- Born: 1 March 1958 (age 68) Malmesbury, Wiltshire, England
- Occupation: Actor
- Years active: 1981–present

= Angus Kennedy (actor) =

British actor (born 1958)

Angus Kennedy (born 1 March 1958) is a British actor in television and theatre.

==Career==
Kennedy trained at the Guildford School of Acting. He did repertory work at Watford, Farnham, Leatherhead, Hull, Huddersfield, Basingstoke, plus London's West End in Number One at the Queens Theatre London, and Saki at the Gate Theatre, He has done theatre tours all over Europe in Animal Farm, The Mousetrap and School for Scandal. His has appeared regularly on TV and Film.

### INFORMATION SUPPLIED
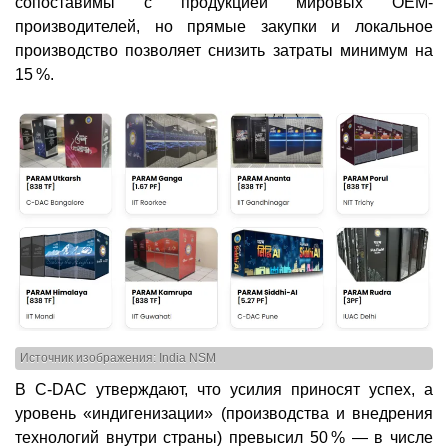
сопоставимы с продукцией мировых OEM-
производителей, но прямые закупки и локальное
производство позволяет снизить затраты минимум на
15 %.
Источник изображения: India NSM
В C-DAC утверждают, что усилия приносят успех, а
уровень «индигенизации» (производства и внедрения
технологий внутри страны) превысил 50 % — в числе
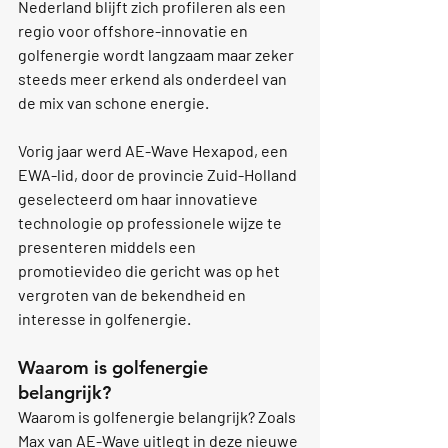
Nederland blijft zich profileren als een 
regio voor offshore-innovatie en 
golfenergie wordt langzaam maar zeker 
steeds meer erkend als onderdeel van 
de mix van schone energie.
Vorig jaar werd AE-Wave Hexapod, een 
EWA-lid, door de provincie Zuid-Holland 
geselecteerd om haar innovatieve 
technologie op professionele wijze te 
presenteren middels een 
promotievideo die gericht was op het 
vergroten van de bekendheid en 
interesse in golfenergie.
Waarom is golfenergie 
belangrijk?
Waarom is golfenergie belangrijk? Zoals 
Max van AE-Wave uitlegt in deze nieuwe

### EXERCISE BRIEF
Please continue the article on the actor Angus Kennedy from its last sentence. None of the items are needed for this.

### ANSWER FOR THE TASK
Between 2005 and 2008, he filmed three series of the internationally successful series Genie in the House for Nickelodeon, in which he played Max Baxter (Uncle Max). He is in the feature films Pride and Prejudice and Zombies and Allied directed by Robert Zemeckis. Intrigo: Death of an Author directed by Daniel Alfredson. Other screenwork includes Back to Life for the BBC. Governor Wilkes in the Sci Fi film Snowflakes. The zombie thriller Alive, directed by David Marantz, which was interrupted by the COVID-19 lockdown and took nearly a year to complete. He appears in the Netflix feature film Love at First Sight. He is the British Prime Minister in the Amazon series The Power and is also in the Netflix Neil Gaiman series The Sandman. He plays Capt Amias Ratliff in series 7 of Outlander and is in the recent feature films William Tell and Savage House

Kennedy resides in Guildford, Surrey.